The "finney71" data is included in this package, and your calculation of confidence intervals exactly matches the example given by the drc folks, down to the "# from MASS" comment. You should give credit to them, rather than claiming you wrote the code.
There's a few other ways to figure this out. One is using parametric bootstrap, which is conveniently available through the boot package.
First, we'll refit the model.
library(boot)
finney71 <- finney71[finney71$dose != 0,] # pre-clean data
fm1 <- glm(cbind(affected, total-affected) ~ log(dose),
family=binomial(link = logit),
data=finney71)
And for illustration, we can figure out the LD50 and LD75.
statfun <- function(dat, ind) {
mod <- update(fm1, data = dat[ind,])
coefs <- coef(mod)
c(exp(-coefs[1]/coefs[2]),
exp((log(0.75/0.25) - coefs[2])/coefs[1]))
}
boot_out <- boot(data = finney71, statistic = statfun, R = 1000)
The boot.ci function can work out a variety of confidence intervals for us, using this object.
boot.ci(boot_out, index = 1, type = c('basic', 'perc', 'norm'))
##BOOTSTRAP CONFIDENCE INTERVAL CALCULATIONS
##Based on 999 bootstrap replicates
##
##CALL :
##boot.ci(boot.out = boot_out, type = c("basic", "perc", "norm"),
## index = 1)
##Intervals :
##Level Normal Basic Percentile
##95% ( 3.976, 5.764 ) ( 4.593, 5.051 ) ( 4.607, 5.065 )
The confidence intervals using the normal approximation are thrown off quite a bit by a few extreme values, which the basic and percentile-based intervals are more robust to.
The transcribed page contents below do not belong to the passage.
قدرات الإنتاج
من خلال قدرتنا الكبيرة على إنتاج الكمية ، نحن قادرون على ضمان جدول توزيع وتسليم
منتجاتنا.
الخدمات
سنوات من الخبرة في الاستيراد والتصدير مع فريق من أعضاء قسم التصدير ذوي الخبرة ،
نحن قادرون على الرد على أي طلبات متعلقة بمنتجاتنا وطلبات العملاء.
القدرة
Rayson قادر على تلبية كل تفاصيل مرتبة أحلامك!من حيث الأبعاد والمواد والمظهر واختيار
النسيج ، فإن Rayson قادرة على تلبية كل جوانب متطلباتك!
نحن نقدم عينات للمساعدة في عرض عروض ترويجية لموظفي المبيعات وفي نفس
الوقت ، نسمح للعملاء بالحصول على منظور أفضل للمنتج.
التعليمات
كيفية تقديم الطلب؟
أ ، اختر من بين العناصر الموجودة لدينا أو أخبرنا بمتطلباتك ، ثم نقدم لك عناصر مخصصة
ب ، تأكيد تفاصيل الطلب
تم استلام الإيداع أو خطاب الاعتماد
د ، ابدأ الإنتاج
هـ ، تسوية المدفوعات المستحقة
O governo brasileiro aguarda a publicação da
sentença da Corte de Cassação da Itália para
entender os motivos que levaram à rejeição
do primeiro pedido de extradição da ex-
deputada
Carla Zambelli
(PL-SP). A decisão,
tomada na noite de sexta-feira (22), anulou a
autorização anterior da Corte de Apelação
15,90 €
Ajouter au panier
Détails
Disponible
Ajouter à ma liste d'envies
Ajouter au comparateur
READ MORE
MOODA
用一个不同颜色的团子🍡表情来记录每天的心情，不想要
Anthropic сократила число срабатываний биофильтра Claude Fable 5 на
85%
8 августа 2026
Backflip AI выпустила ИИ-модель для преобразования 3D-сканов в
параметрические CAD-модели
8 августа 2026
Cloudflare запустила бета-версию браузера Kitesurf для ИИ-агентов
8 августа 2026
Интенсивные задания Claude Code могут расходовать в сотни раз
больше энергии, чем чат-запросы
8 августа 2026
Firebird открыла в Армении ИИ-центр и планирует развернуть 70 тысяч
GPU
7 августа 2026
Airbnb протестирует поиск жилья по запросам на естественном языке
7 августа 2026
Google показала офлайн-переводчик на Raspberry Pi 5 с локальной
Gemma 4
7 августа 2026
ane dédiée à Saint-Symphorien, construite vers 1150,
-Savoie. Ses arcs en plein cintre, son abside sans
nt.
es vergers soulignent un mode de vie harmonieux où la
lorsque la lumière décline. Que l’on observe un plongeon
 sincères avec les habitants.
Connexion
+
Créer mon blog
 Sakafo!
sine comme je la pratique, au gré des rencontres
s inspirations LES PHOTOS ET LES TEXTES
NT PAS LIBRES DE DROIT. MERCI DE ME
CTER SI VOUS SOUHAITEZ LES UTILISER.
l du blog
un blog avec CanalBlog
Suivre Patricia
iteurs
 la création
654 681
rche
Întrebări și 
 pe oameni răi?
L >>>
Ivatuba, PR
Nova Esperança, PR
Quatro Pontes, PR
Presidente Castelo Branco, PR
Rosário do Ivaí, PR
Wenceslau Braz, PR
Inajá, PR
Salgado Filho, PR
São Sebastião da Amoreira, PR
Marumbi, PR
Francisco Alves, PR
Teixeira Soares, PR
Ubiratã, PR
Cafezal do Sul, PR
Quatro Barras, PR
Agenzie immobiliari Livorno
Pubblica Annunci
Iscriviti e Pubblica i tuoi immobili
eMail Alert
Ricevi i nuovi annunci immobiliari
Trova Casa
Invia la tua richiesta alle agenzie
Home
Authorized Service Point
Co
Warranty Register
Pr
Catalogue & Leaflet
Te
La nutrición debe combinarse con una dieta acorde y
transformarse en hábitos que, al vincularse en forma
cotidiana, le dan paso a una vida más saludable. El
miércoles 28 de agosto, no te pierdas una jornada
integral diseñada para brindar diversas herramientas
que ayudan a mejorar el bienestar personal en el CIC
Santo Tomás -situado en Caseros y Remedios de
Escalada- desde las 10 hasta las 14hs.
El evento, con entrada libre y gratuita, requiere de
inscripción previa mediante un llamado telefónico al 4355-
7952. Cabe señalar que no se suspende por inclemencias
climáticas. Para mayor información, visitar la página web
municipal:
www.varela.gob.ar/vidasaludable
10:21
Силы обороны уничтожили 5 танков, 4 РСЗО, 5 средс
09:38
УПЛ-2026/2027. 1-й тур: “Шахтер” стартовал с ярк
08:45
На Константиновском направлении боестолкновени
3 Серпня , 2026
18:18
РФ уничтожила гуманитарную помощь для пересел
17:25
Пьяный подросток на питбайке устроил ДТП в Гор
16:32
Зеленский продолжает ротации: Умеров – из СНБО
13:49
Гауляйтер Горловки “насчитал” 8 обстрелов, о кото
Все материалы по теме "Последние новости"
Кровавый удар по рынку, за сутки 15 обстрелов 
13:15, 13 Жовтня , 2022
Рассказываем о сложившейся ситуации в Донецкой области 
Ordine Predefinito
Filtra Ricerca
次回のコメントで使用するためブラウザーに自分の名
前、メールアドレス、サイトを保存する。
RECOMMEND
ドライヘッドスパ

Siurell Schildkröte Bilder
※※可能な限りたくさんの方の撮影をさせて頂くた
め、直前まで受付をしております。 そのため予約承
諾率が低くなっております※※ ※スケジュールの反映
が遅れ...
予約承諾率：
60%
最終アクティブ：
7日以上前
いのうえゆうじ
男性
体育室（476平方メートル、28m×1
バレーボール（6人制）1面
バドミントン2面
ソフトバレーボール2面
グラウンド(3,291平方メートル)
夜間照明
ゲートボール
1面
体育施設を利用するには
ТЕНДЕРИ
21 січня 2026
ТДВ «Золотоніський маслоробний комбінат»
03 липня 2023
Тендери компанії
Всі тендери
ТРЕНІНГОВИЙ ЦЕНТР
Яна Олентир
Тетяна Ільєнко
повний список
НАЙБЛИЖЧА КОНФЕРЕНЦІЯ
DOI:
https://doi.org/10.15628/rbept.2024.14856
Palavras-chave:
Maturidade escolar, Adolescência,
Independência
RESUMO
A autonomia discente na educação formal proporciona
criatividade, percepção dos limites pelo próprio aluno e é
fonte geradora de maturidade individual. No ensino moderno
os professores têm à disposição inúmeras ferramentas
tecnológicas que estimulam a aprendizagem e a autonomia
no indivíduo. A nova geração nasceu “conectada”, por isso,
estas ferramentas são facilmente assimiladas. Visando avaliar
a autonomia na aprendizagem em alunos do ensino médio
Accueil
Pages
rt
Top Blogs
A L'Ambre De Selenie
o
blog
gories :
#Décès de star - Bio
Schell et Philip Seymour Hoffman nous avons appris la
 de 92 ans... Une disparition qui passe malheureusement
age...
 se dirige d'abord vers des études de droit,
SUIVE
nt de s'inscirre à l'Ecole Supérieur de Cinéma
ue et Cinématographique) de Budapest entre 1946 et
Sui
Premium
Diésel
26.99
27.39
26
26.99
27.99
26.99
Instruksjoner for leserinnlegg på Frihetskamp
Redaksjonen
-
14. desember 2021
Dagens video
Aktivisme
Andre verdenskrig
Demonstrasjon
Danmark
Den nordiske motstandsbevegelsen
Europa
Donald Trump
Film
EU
One interesting thing to note: if the sign of the slope is sufficiently unclear, we can get some rather extreme values (simulated as in this answer, and discussed more thoroughly in this blog post by Andrew Gelman).
set.seed(1)
x <- rnorm(100)
z = 0.05 + 0.1*x*rnorm(100, 0, 0.05) # small slope and more noise
pr = 1/(1+exp(-z))
y = rbinom(1000, 1, pr)
sim_dat <- data.frame(x, y)
sim_mod <- glm(y ~ x, data = sim_dat, family = 'binomial')
statfun <- function(dat, ind) {
mod <- update(sim_mod, data = dat[ind,])
-coef(mod)[1]/coef(mod)[2]
}
sim_boot <- boot(data = sim_dat, statistic = statfun, R = 1000)
hist(sim_boot$t[,1], breaks = 100,
main = "Bootstrap of simulated model")
The delta method above gives us mean = 6.448, lower ci = -36.22, and upper ci = 49.12, and all of the bootstrap CIs give us similarly extreme estimates.
##Level Normal Basic Percentile
##95% (-232.19, 247.76 ) ( -20.17, 45.13 ) ( -32.23, 33.06 )